===== İncelenecek Metin =====

Mehmet Kanmaz

Sen kimsin-Neden varsın

Mehmet Kanmaz

Yoktun.

Yüz sene önce, Beşyüz sene önce,bin sene önce yoktun. Yok olduğunu da bilmiyordun, çünkü sen yoktun. Hiç bir insan da senin “yok” olduğunu bilemezdi. Hatta senin yokluğun o zamanlar söz konusu bile olamazdı. Sen yoktun ki yokluğun veya varlığın söz konusu olsun.

Doğdun.

Daha doğrusu, belli bir zamanda ve belli bir mekanda doğan bir çocuk “sen” oldu. Sen kimdin? Sen seni daha bilmiyordun. Sadece bir cıyaklıyor, bir uyukluyordun. Erkek mi kız mı olacağını sen belirlememiştin. Doğduğun tarih ve yer sana sorulmamıştı.

===== Verilen Bilgiler =====

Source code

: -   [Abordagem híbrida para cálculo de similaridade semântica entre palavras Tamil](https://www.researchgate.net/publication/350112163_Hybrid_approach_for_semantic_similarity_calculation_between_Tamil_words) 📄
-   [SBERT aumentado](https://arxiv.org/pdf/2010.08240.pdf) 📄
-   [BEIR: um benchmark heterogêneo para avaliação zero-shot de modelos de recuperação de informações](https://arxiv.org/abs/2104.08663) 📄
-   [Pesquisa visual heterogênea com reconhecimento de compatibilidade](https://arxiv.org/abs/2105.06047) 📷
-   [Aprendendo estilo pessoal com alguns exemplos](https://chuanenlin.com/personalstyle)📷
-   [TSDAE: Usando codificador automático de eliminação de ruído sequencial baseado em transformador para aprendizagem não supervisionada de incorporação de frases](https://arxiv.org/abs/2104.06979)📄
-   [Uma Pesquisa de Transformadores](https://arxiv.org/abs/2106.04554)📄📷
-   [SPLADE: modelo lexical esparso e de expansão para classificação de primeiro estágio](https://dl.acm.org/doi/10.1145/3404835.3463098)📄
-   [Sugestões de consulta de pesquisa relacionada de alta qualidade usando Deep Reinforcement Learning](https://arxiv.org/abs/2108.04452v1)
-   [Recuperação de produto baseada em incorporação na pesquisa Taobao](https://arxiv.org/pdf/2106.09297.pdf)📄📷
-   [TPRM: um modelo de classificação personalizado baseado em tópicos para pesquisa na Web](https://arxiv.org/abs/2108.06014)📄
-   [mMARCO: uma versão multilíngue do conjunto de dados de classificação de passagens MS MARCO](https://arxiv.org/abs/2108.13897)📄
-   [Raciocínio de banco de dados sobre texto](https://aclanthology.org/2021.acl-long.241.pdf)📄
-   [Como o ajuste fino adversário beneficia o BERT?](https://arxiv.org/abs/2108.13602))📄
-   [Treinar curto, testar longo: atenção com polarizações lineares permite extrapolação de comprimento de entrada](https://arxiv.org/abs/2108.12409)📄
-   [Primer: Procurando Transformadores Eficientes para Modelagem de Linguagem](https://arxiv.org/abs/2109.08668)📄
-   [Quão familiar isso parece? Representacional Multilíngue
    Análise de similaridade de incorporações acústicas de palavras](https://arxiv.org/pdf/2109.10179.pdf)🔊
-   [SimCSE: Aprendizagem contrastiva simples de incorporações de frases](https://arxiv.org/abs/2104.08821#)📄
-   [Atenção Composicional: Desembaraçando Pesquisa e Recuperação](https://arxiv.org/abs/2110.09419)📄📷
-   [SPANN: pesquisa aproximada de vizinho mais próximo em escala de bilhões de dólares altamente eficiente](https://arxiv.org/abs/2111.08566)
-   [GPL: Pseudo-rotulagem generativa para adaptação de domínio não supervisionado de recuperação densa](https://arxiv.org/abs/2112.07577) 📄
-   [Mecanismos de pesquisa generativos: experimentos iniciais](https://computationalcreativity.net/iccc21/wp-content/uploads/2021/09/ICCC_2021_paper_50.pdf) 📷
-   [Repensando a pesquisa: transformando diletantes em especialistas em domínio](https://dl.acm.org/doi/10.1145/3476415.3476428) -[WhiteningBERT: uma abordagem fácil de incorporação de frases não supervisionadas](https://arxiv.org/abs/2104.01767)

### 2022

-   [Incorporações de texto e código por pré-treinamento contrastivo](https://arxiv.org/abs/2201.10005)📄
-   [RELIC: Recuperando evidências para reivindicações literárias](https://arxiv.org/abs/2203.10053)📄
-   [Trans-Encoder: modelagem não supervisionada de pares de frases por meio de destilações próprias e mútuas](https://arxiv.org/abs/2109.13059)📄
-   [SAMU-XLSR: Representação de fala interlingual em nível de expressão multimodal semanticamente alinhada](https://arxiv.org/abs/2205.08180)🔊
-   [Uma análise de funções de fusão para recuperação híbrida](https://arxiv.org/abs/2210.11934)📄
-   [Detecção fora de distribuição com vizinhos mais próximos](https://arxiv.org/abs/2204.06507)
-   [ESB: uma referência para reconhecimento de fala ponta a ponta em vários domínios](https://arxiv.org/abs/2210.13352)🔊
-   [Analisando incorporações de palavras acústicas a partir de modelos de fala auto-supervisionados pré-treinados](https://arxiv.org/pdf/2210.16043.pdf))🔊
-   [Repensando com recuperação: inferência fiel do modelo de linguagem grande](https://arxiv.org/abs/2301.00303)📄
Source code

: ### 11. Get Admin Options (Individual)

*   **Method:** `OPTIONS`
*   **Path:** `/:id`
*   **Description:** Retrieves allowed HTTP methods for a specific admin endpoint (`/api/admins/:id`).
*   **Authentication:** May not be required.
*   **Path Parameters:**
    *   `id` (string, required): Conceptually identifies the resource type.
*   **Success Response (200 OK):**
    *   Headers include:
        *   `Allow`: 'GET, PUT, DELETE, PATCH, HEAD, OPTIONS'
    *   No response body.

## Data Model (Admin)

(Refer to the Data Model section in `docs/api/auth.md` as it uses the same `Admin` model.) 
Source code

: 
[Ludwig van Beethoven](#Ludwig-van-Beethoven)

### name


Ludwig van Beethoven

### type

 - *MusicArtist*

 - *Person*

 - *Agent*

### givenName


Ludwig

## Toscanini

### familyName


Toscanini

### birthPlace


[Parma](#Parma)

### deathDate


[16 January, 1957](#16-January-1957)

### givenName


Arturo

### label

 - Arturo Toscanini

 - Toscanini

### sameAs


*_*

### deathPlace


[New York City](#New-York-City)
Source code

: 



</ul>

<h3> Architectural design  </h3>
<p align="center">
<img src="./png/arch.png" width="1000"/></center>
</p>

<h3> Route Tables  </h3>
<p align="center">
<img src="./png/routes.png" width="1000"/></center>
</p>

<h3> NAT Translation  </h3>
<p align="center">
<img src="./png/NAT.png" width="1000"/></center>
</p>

=====

## Siz Deneyin
Varoluş üzerine yazıdaki bölümü "Daha doğrusu, belli" sözlerinden başlayarak "yer sana sorulmamıştı." sözleri de dahil olmak üzere hiçbir değişiklik yapmadan kopyalayın.

## Görevin Çıktısı
Daha doğrusu, belli bir zamanda ve belli bir mekanda doğan bir çocuk “sen” oldu. Sen kimdin? Sen seni daha bilmiyordun. Sadece bir cıyaklıyor, bir uyukluyordun. Erkek mi kız mı olacağını sen belirlememiştin. Doğduğun tarih ve yer sana sorulmamıştı.